Lecture Lab 7

Nils Hofmann

Which questions you can answer after today’s lecture?

  • What does version control mean?

    • How does Git and GitHub relate to this and what is their difference?
  • Why do Git and teamwork go hand in hand in data science?

  • How to use Git in a team

Git/GitHub - Why you should care

  • Teamwork and Git belong together in Data Science/Computer Science

  • GitHub and reproducible data science go hand in hand

  • There will be the moment when git will safe a lot of time in a big project

Things that happen without version control

Version Control - What and why

Think about your own a experiences with coding and how a system could remove these issues. Also what should this system have if you work with others on one project

Collect your ideas at the course Padlet

Version Control - Definition

  • Version control is like a special “undo” button for your work.

  • remembers all the changes you make, so you can always go back to an older version

  • Lets you and your friends work on the same project without mixing up each other’s changes.

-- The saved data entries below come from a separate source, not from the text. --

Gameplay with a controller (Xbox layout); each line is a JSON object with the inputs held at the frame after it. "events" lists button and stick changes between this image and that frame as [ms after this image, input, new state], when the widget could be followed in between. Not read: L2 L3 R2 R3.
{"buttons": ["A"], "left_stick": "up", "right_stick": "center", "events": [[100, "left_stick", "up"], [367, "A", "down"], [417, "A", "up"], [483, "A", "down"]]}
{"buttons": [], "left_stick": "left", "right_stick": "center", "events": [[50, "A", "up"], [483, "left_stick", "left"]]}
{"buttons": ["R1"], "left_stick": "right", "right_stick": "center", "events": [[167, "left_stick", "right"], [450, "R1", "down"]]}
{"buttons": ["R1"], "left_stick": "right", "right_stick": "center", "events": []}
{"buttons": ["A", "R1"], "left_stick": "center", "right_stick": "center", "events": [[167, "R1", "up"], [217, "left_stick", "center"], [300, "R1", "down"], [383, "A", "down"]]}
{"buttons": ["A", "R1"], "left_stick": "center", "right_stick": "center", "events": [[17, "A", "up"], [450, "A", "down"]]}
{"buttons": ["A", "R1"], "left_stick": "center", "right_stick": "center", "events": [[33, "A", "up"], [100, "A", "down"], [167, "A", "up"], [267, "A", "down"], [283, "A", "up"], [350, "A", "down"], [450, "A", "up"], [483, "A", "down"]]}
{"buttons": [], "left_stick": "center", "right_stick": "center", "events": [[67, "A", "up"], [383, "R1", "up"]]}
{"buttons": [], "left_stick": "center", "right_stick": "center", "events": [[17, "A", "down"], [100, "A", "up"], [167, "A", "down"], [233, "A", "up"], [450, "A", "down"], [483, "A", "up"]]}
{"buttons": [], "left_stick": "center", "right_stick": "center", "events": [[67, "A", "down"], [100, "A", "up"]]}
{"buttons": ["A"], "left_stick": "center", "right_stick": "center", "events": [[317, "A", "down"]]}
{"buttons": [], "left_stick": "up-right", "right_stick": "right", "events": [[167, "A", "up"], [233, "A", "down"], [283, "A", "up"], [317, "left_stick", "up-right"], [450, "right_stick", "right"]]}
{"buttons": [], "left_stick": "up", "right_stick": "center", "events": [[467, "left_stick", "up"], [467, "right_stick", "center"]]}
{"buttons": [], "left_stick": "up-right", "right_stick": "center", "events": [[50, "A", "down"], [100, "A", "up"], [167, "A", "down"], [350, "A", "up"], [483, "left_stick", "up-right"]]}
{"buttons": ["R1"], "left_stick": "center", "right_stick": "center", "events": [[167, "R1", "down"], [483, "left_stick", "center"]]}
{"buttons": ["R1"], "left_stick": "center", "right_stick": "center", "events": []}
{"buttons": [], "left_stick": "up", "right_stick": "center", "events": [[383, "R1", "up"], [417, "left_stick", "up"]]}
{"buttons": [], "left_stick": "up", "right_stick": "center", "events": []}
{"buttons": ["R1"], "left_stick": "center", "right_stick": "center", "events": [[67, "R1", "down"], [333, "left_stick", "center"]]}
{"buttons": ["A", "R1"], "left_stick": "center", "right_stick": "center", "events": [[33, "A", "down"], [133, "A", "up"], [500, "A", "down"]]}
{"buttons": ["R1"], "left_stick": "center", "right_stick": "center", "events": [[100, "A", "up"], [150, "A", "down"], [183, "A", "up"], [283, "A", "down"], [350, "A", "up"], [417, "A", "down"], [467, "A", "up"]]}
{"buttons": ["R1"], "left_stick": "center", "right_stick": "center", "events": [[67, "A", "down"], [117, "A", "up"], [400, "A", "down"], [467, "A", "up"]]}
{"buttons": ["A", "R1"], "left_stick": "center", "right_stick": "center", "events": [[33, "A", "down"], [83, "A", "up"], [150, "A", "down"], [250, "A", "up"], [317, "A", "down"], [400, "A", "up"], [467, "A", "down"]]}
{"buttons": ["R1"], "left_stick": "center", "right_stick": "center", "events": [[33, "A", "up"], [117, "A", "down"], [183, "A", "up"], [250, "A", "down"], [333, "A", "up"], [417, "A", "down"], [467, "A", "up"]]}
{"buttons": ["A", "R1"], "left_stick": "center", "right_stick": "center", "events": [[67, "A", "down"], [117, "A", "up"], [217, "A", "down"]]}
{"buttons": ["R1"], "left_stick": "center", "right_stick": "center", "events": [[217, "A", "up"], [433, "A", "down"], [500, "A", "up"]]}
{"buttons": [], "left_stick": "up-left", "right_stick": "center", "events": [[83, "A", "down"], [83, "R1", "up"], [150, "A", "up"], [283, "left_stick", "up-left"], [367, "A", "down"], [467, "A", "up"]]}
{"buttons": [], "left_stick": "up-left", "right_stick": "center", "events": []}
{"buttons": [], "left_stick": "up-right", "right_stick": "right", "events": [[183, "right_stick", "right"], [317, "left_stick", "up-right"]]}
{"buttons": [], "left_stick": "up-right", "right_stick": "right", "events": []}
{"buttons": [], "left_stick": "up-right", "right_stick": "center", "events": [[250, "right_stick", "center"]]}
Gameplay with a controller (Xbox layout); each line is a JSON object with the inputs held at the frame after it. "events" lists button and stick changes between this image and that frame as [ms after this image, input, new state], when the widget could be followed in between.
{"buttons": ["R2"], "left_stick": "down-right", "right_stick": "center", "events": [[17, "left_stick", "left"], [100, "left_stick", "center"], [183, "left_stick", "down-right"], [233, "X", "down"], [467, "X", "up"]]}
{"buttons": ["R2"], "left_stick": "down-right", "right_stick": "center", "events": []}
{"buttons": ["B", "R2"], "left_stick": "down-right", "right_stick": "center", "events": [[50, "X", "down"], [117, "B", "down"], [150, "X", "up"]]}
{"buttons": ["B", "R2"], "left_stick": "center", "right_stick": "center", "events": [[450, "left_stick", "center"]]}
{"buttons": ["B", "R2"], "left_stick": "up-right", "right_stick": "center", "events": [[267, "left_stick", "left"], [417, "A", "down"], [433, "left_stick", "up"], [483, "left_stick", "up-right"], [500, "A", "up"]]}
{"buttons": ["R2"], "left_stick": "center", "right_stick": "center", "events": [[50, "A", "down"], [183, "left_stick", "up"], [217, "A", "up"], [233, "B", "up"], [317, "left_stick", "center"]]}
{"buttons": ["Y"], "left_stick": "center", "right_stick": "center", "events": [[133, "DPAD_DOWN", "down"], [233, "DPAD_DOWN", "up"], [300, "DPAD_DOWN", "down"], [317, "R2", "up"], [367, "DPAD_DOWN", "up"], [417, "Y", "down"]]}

Git - An open source version control system

  • installed locally on your device

  • keeps track of your file changes

    • each change is indexed, so you can revert your current state
  • You interact with it via the terminal and control your local repository

GitHub

  • Hub = Server where you can find, store and manage repositories

    • everything is remote
  • a platform which provides a GUI for your repository and enables users to share code easily

  • you interact with it via an application or a web browser and control your remote repository

Git and GitHub together

  • GitHub allows you to have the project repository remotely

  • Multiple people who have git installed can then access this repository and create a copy

  • GitHub introduces visual features and eases the project management

Git - The basics

staging area = like a container with the changes for the next commit

Git - simple workflow when working together

If you forget to pull…

  • if you and your teammate work on the same codeline and both push the results to the remote repository, git will detect a merge conflict

  • conflict = two changes in the same line of the same file

    ! git will not know the version you prefer

Git in RStudio

Git in RStudio - Commit in GUI

  • commit message = very short summary of new changes to your project

GitHub - Overview

  • you can browse through all open source software

GitHub - Use the README!

  • README.md is like a quarto document
    • you can combine code and text to design a short “manual” for your users

Git - working together with clone or fork

  • you can create a copy of the current state of the project by cloning or forking

    • cloning: work in same remote repository

    • forking: create and work in your own remote repository

Git - When should I use clone and fork now?

  • it is a question of:

    • How much control do I want?

    • How do I want to continue with the project as a collaborator?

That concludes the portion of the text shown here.